Uncertainty Quantification in Coupled Multiphysics Systems via Gaussian Process Surrogates: Application to Fuel Assembly Bow
Ali Abboud, Josselin Garnier, Bertrand Leturcq, Stanislas de Lambert
TL;DR
The paper tackles uncertainty quantification for tightly coupled multiphysics systems by embedding Gaussian Process surrogates for each solver into a fixed-point coupling framework, and proving that the coupled predictive variance remains bounded under mild regularity via a contraction with modulus $\varrho<1$. A theoretical analysis connects GP posterior variance to fill distance for Matérn kernels and establishes Lipschitz stability of the coupled solution map, yielding a finite-sample, high-probability bound on Monte Carlo outputs.

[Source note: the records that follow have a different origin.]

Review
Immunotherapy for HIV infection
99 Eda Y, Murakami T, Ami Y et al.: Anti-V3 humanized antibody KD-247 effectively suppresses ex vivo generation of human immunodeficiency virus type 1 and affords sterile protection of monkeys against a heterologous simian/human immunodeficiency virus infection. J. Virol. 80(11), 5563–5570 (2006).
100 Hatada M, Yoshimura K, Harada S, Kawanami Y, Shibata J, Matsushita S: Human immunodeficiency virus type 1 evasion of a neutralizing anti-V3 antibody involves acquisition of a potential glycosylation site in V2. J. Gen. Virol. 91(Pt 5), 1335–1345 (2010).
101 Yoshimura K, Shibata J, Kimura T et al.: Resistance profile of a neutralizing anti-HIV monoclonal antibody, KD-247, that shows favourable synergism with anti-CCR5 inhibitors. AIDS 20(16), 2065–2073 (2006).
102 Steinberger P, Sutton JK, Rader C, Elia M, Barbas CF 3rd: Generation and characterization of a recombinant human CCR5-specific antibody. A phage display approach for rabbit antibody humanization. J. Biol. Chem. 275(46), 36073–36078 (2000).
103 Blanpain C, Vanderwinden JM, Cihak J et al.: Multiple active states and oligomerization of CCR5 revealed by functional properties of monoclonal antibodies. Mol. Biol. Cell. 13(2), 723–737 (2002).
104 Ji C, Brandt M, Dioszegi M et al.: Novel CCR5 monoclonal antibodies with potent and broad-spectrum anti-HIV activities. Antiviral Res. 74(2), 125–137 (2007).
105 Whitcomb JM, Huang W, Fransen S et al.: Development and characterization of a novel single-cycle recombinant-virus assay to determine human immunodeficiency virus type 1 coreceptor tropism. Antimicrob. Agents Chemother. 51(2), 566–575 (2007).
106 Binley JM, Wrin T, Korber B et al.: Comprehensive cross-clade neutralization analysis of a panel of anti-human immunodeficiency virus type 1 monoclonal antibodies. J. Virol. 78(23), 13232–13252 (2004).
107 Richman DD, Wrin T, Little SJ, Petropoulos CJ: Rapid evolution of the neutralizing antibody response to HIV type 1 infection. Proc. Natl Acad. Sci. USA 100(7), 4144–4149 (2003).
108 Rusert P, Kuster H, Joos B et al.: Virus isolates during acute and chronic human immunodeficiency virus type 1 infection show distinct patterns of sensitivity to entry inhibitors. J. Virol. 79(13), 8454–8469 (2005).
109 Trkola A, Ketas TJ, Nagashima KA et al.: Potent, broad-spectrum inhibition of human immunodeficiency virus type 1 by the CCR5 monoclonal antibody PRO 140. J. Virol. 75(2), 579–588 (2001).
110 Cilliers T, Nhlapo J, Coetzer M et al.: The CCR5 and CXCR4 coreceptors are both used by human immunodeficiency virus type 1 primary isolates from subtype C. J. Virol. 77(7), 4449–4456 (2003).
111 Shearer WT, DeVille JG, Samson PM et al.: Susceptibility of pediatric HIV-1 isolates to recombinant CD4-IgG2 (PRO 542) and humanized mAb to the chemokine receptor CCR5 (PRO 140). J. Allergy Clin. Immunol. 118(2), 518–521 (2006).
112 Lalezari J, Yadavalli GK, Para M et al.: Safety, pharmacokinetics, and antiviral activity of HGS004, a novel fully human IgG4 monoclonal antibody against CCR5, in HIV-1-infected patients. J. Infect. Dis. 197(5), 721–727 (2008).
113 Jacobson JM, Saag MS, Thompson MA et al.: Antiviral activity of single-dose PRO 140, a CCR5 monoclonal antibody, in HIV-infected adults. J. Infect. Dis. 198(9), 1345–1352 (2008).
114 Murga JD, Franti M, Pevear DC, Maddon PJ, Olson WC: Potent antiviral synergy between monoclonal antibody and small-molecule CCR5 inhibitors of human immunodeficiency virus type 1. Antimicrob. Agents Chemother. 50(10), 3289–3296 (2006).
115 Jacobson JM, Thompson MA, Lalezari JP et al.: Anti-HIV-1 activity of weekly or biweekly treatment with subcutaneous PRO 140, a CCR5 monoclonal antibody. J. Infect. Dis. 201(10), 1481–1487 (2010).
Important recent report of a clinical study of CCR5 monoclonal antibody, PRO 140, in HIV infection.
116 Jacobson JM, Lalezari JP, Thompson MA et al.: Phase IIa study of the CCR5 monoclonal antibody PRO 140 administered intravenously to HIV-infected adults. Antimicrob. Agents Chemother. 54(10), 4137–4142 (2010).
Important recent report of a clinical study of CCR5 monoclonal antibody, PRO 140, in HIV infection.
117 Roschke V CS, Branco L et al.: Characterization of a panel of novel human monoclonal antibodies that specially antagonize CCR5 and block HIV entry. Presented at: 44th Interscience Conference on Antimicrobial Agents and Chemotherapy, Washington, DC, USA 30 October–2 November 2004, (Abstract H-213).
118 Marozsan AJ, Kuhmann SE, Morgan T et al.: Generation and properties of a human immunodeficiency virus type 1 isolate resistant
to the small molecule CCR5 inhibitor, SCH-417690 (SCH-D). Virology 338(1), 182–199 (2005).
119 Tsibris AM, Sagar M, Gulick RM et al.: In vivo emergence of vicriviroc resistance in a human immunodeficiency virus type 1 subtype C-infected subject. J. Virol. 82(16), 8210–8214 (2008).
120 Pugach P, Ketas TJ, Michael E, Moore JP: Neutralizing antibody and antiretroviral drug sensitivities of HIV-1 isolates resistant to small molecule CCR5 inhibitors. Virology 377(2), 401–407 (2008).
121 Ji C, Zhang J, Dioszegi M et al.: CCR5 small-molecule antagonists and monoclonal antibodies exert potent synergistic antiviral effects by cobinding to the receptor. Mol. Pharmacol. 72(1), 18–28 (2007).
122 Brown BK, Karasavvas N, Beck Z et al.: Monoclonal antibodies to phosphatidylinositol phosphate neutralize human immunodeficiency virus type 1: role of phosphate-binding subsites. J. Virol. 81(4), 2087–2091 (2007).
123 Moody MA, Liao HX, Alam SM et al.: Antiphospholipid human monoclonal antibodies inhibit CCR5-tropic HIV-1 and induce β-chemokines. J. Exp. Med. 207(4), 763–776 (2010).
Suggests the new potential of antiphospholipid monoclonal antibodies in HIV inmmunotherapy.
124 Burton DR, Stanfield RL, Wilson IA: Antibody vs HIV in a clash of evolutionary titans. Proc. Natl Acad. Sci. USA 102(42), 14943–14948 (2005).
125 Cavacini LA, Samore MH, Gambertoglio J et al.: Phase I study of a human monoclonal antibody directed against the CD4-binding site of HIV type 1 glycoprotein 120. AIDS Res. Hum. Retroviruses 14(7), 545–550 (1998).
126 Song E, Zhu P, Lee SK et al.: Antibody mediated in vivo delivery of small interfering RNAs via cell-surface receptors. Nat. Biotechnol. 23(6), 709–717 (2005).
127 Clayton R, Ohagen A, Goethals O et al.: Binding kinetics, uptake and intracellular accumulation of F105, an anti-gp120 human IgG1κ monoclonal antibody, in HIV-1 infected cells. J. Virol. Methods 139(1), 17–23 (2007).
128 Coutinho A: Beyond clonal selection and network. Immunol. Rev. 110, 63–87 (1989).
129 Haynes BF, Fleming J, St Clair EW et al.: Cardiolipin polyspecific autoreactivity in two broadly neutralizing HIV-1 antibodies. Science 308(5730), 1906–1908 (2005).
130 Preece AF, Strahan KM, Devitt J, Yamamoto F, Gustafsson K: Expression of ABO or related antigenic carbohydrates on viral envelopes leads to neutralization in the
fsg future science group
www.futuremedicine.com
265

The methodology is validated on an analytical benchmark and then applied to fuel-assembly bow in a two-solver hydraulic–mechanical FSI setting, showing that surrogate-induced uncertainty is small (e.g., $\sim$0.26 mm) compared with input-driven deformation scales and that using GP mean predictors is both accurate and computationally efficient. Overall, the work provides a rigorous, surrogate-based pathway for large-scale UQ in coupled multiphysics simulations with practical implications for reactor safety analyses.
Abstract
Predicting fuel assembly bow in pressurized water reactors requires solving tightly coupled fluid-structure interaction problems, whose direct simulations can be computationally prohibitive, making large-scale uncertainty quantification (UQ) very challenging. This work introduces a general mathematical framework for coupling Gaussian process (GP) surrogate models representing distinct physical solvers, aimed at enabling rigorous UQ in coupled multiphysics systems. A theoretical analysis establishes that the predictive variance of the coupled GP system remains bounded under mild regularity and stability assumptions, ensuring that uncertainty does not grow uncontrollably through the iterative coupling process. The methodology is then applied to the coupled hydraulic-structural simulation of fuel assembly bow, enabling global sensitivity analysis and full UQ at a fraction of the computational cost of direct code coupling. The results demonstrate accurate uncertainty propagation and stable predictions, establishing a solid mathematical basis for surrogate-based coupling in large-scale multiphysics simulations.